Camilla Dolle, chefe de pesquisas em renda fixa da XP Investimentos, reforça que, de maneira geral, o investidor brasileiro está aumentando a diversificação das aplicações. "Ainda que sejam baixos, temos visto, ao longo dos anos, crescimento de investidores tanto em renda fixa quanto em renda variável. Logicamente, esse tipo de movimento ocorre em várias plataformas de renda fixa, pois há diferentes tipos de produtos, com prazos e ritos que precisam ser observados", explica. Ela reforça que, apesar da expectativa de queda da Selic neste ano, o corte dos juros será gradual. Pelas estimativas da XP, a Selic vai encerrar este ano em 12% ao ano, mas continuará elevada em 2024, fechando dezembro a 11% anuais.
Movimento
Números da Bolsa de Valores de São Paulo (B3) comprovam essa diversificação. No primeiro trimestre de 2023, o número de investidores em renda fixa cresceu 34% em relação ao mesmo período do ano passado, totalizando 15,3 milhões, e os valores sob custódia avançaram 42%, para R$ 1,794 trilhão na mesma base de comparação. Já o Tesouro Direto registrou aumento de 27% no valores aplicados e alcançou 2,1 milhões de investidores no trimestre. Analistas destacam que, se o investidor pesquisar, ele consegue aplicações em renda fixa remunerando de 120% a 200% do CDI. O IMA Geral, indicador de rentabilidade de títulos públicos, registrou rentabilidade média de 13,23% no acumulado em 12 meses até 22 de junho, segundo os dados do TradeMap. Curiosamente, neste mês, a B3 ensaiou uma recuperação com a perspectiva de uma indicação de cortes de juros do Copom, e acumulou alta de 19,51% no mesmo período. A continuidade desse desempenho, contudo, dependerá dos desdobramentos da economia, pois analistas preveem bastante volatilidade ao longo do ano.
"A renda fixa continua sendo a aplicação mais segura e de mais baixo risco, e que, pelo menos, acompanha a taxa Selic e reserva o poder de compra ao longo do tempo. A Bolsa ainda é um risco e os investidores conservadores fogem dela. A melhora da perspectiva da economia brasileira está atraindo mais capital especulativo, e, por isso, o Índice Bovespa voltou a ficar perto de 120 mil pontos", afirma o economista Otto Nogami, professor do Insper.

◆ **Tarefa 1**: Copie do texto sobre renda fixa o trecho que vai de "Camilla Dolle, chefe" até "a 11% anuais.", incluindo essas palavras.
◆ **Tarefa 2**: No texto sobre renda fixa, quais são todas as porcentagens citadas no parágrafo que começa com "Números da Bolsa de Valores de São Paulo (B3)"?
◆ **Tarefa 3**: Escreva a próxima parte do texto sobre renda fixa, começando logo depois do último parágrafo.

◆ **Dados para análise**:
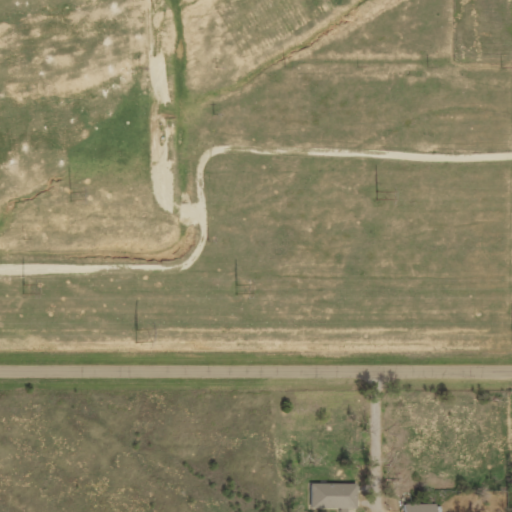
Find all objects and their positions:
power plant: (255, 176)
power tower: (374, 195)
power tower: (70, 196)
power tower: (20, 289)
power tower: (234, 289)
power tower: (508, 335)
power tower: (133, 337)
road: (256, 371)
building: (332, 495)
building: (418, 507)
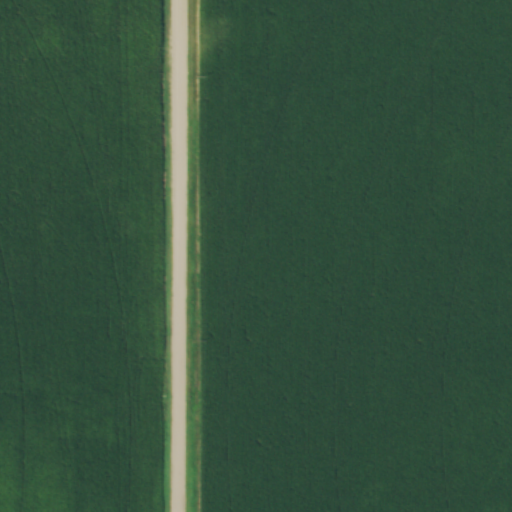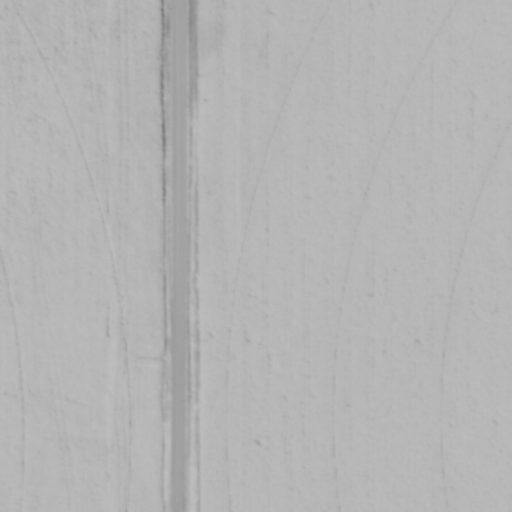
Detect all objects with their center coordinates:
road: (177, 256)
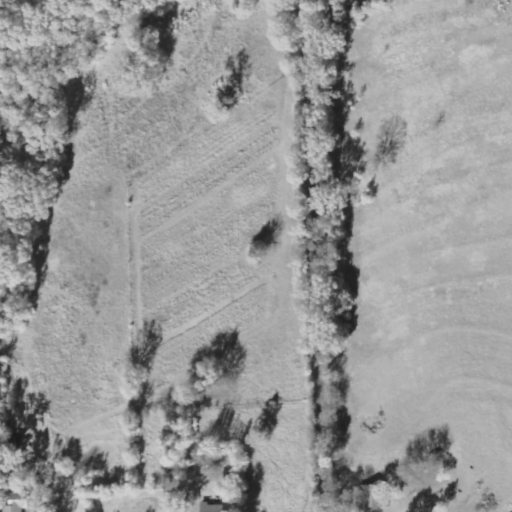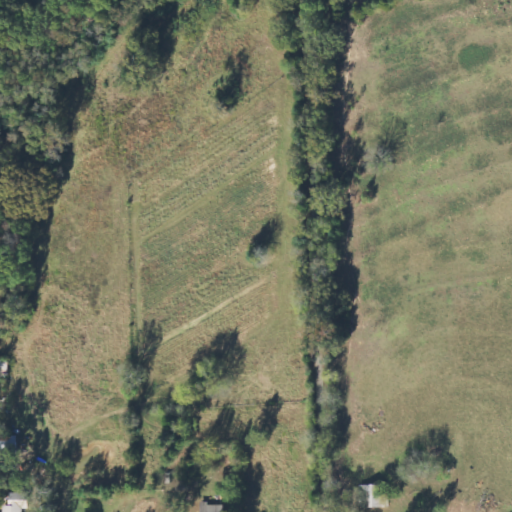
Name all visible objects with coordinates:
road: (327, 255)
building: (374, 496)
building: (19, 502)
building: (216, 508)
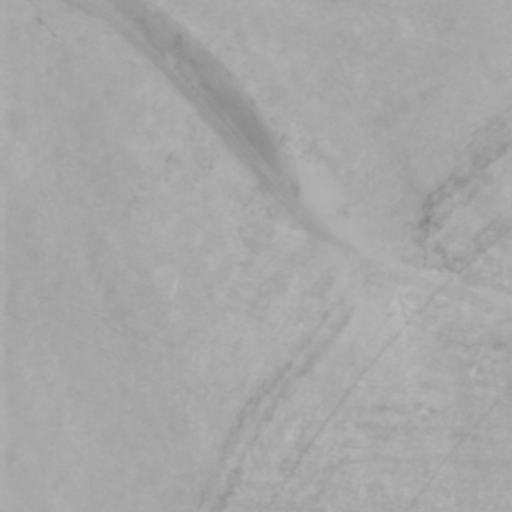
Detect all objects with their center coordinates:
crop: (255, 255)
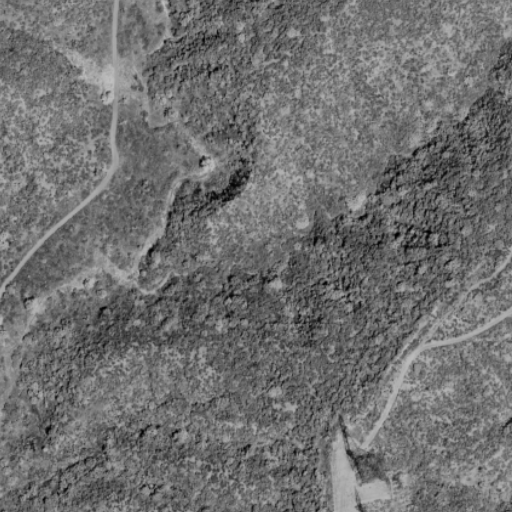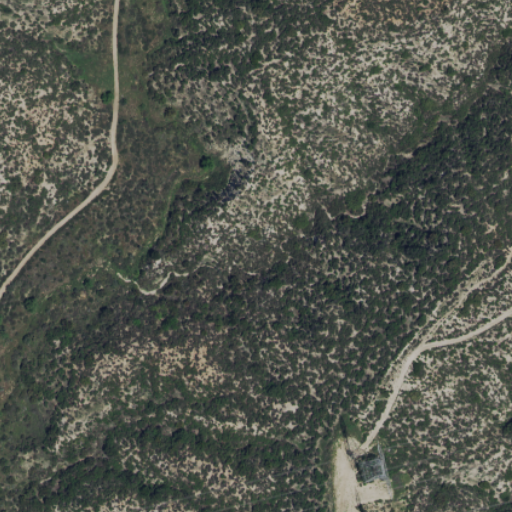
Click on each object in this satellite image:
power tower: (369, 471)
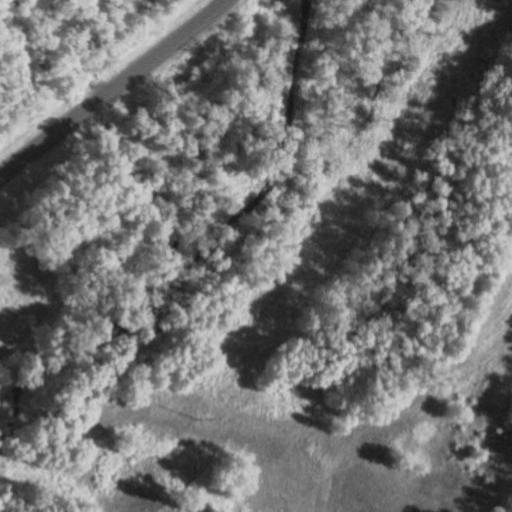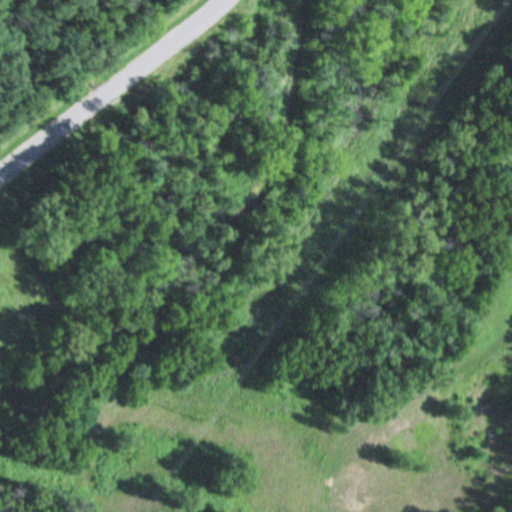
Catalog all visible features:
power tower: (489, 1)
road: (65, 69)
power tower: (344, 210)
power tower: (199, 418)
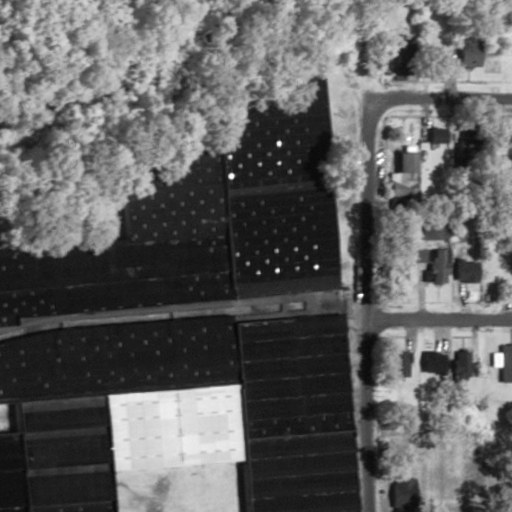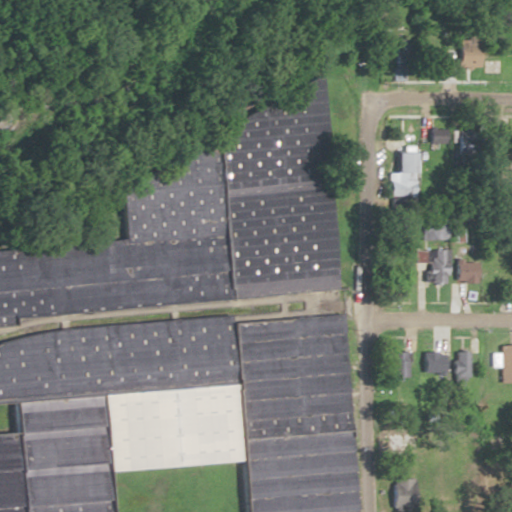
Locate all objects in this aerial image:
road: (439, 51)
building: (461, 52)
building: (399, 66)
road: (454, 100)
building: (432, 136)
building: (511, 162)
building: (398, 171)
building: (198, 222)
building: (428, 233)
building: (435, 266)
building: (461, 272)
road: (362, 295)
road: (437, 320)
building: (182, 331)
building: (429, 364)
building: (504, 364)
building: (394, 365)
building: (457, 369)
building: (175, 409)
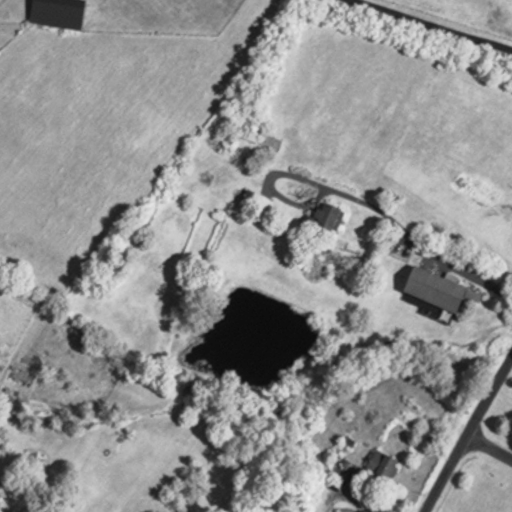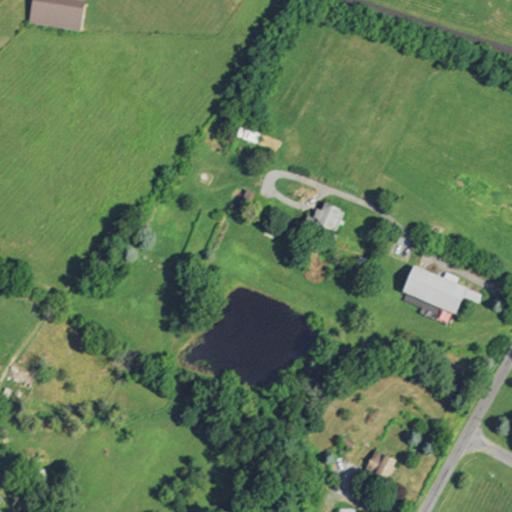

◆ **Resposta 1**:
Camilla Dolle, chefe de pesquisas em renda fixa da XP Investimentos, reforça que, de maneira geral, o investidor brasileiro está aumentando a diversificação das aplicações. "Ainda que sejam baixos, temos visto, ao longo dos anos, crescimento de investidores tanto em renda fixa quanto em renda variável. Logicamente, esse tipo de movimento ocorre em várias plataformas de renda fixa, pois há diferentes tipos de produtos, com prazos e ritos que precisam ser observados", explica. Ela reforça que, apesar da expectativa de queda da Selic neste ano, o corte dos juros será gradual. Pelas estimativas da XP, a Selic vai encerrar este ano em 12% ao ano, mas continuará elevada em 2024, fechando dezembro a 11% anuais.

◆ **Resposta 2**: 34%, 42%, 27%, 120%, 200%, 13,23% e 19,51%

◆ **Resposta 3**:
Gallo, da FGV, recomenda bastante atenção aos fundos. Dados da Associação Brasileira das Entidades dos Mercados Financeiro (Anbima) mostram que a indústria de fundos de investimento também vem sofrendo retiradas expressivas. Em maio, o total de saídas líquidas somaram R$ 47,2 bilhões, dos quais R$ 29,6 bilhões saíram dos fundos de renda fixa. O professor indica pesquisar as taxas de administração, que podem variar de 0,25% a 2%, além das taxas de performance. No caso de Fundos Imobiliários, que já foi bastante popular, "é possível encontrar alguns FIIs com excelente rentabilidade". "O fundo, de forma geral, é commodity e sempre devemos optar pela menor taxa", aconselha.
A economista Alessandra Ribeiro, sócia da Tendências Consultoria, ressalta que esse movimento de migração da poupança para outras aplicações ocorre mais entre famílias com renda elevada. "A maioria da população está muito endividada e quem está conseguindo diversificar não tem a situação financeira tão complicada", diz. Mais cautelosa, ela acha que o grosso desse movimento de saída da poupança para outros investimentos mais rentáveis já aconteceu, apesar da incerteza sobre o início do corte da Selic.